The parents of a University of Virginia student who was detained in North Korea for nearly a year and a half, then died just days after he returned home in a coma, lashed out at Pyongyang in their first television interview since their son's death and called on North Korea to be listed as a state sponsor of terror.
Fred and Cindy Warmbier appeared Tuesday on Fox & Friends, saying they'd had time to do some healing in the three months since they buried their 22-year-old son, Otto.
"But now we see North Korea claiming to be a victim and that the world is picking on them, and we're here to tell you: North Korea is not a victim," Fred Warmbier said. "They're terrorists. They kidnapped Otto. They tortured him. They intentionally injured him. They are not victims."
Warmbier was arrested in January 2016 at the end of a brief tourist visit to the isolated country. This past June, he was medically evacuated and was being treated at the University of Cincinnati Medical Center when he died.
"Unfortunately, the awful torturous mistreatment our son received at the hands of the North Koreans ensured that no other outcome was possible beyond the sad one we experienced today," the Warmbiers said in a written statement after his death.
North Korea denied that Warmbier had been tortured and tried to cast his death as a "mystery."

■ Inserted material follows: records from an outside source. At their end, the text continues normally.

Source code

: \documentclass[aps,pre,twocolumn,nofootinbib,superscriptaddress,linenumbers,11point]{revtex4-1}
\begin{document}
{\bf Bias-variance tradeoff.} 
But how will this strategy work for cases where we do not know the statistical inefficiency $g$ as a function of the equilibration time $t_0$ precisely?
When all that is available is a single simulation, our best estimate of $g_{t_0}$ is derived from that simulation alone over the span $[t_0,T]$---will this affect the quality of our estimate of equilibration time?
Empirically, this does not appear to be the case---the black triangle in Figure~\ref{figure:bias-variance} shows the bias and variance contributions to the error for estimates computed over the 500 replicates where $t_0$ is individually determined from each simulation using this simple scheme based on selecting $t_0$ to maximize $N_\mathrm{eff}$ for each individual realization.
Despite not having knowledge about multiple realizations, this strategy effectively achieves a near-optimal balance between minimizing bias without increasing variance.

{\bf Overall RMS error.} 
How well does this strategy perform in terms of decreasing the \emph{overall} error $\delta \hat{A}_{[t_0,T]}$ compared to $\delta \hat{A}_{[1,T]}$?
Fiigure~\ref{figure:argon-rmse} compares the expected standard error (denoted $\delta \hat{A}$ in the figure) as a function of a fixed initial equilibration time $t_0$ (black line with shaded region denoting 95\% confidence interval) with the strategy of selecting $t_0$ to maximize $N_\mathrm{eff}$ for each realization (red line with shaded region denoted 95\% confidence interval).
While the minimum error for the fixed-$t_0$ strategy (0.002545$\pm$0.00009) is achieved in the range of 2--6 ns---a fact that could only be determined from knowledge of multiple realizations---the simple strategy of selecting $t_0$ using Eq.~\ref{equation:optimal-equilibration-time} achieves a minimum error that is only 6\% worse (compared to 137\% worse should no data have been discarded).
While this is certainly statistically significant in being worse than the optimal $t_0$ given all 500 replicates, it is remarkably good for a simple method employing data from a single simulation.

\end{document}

North Korea claimed Warmbier slipped into a coma after contracting botulism and taking a sleeping pill and that he was provided proper medical care.

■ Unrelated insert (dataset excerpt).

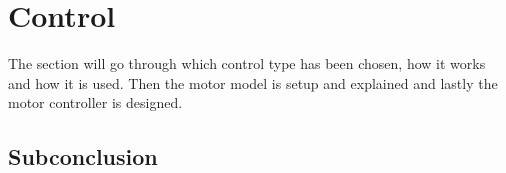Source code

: \section{Control}
\label{sec:control}

The section will go through which control type has been chosen, how it works and how it is used. Then the motor model is setup and explained and lastly the motor controller is designed.













\subsection*{Subconclusion}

On Tuesday, the Warmbiers vehemently pushed back against these claims, sharing the utter shock and grief they felt meeting their comatose son at the airport.
"We walked over to the plane; the engines are still humming," Fred Warmbier said. "When we got halfway up the steps, we heard this howling, involuntary, inhuman sound. We weren't really certain what it was. ... Otto was on the stretcher across in the plane, and he was jerking violently, making these inhuman sounds."
Fred Warmbier said his wife and daughter ran off the plane, while he and his other son walked over to the stretcher. Otto Warmbier now had a shaved head, a feeding tube emerging from his nose, and was blind and deaf.
"As we looked at him and tried to comfort him, it looked like someone had taken a pair of pliers and rearranged his bottom teeth," Fred Warmbier said.
"They destroyed him," Cindy Warmbier added, shaking her head. Within two days, their son's fever spiked to 40 degrees; there was a large scar on his right foot, they added.
"Our image of Otto, as you know, was of someone just wonderful, beautiful inside and out. And to see how he came home was too much for us," Cindy Warmbier said, her voice breaking. "I almost passed out, but I got it together, and I rode in the ambulance with him, because I did not want him to be alone anymore.
"He'd been alone for way too long. And we stayed with him and loved him as best as we could."
In late 2015, Warmbier travelled with a tour group to North Korea on his way to a study-abroad programme in Hong Kong but was not allowed to leave the country. After a sham trial in 2016, he was sentenced to 15 years of hard labor for what North Korea called "hostile acts against the state".
Shortly after that, apparently, Warmbier was injured. He was denied consular visits, and his family had no word of him after March 2016, until they were told this June that he had been in a coma for more than a year. He was medically evacuated and arrived back in Cincinnati for treatment June 13.
Doctors said Warmbier had suffered extensive loss of brain tissue, consistent with cardiopulmonary arrest, and was in a state of unresponsive wakefulness. They were unsure what had caused the brain damage: He did not show any obvious indications of trauma, nor evidence of either acute or healing fractures. However, they also were not aware of anything from his previous medical history, before his time in North Korea, that might have caused cardiopulmonary arrest.
"We weren't prepared for what we had, and then when we saw Otto the way he was, we loved him, we're proud of him - but no mother, no parent should ever have gone through what we went through," Cindy Warmbier said Tuesday on Fox News. "And the fact that Otto was alone, all that time, with no one to comfort him, is inexcusable. Whatever happened - I mean, why would you do this?"
She added that she felt he had only been sent home because he was about to die.
Fred Warmbier reiterated that North Korea should be listed as a state sponsor of terror.
"It was astounding to Cindy and I to discover that North Korea is not listed," he said. " ... We owe it to the world to list North Korea as a state sponsor of terror."
The State Department "strongly warns" US citizens not to travel to North Korea, "due to the serious and mounting risk of arrest and long-term detention of US citizens."
A State Department official told The Post on Tuesday that the agency "consistently" reviews intelligence on North Korea.
North Korea used to be on the department's list of state sponsors of terrorism, placed there in 1988 for selling weapons to terror groups and its involvement in the 1987 bombing of a Korean Air flight over the Andaman Sea. But North Korea's designation was removed in 2008 by President George W. Bush for meeting all the requirements for nuclear inspections. There have since been growing calls for the Trump administration to re-list it.
Shortly after the "Fox & Friends" interview aired, President Trump made it clear he had been watching by tweeting his approval of the segment.
Great interview on @foxandfriends with the parents of Otto Warmbier: 1994 - 2017. Otto was tortured beyond belief by North Korea.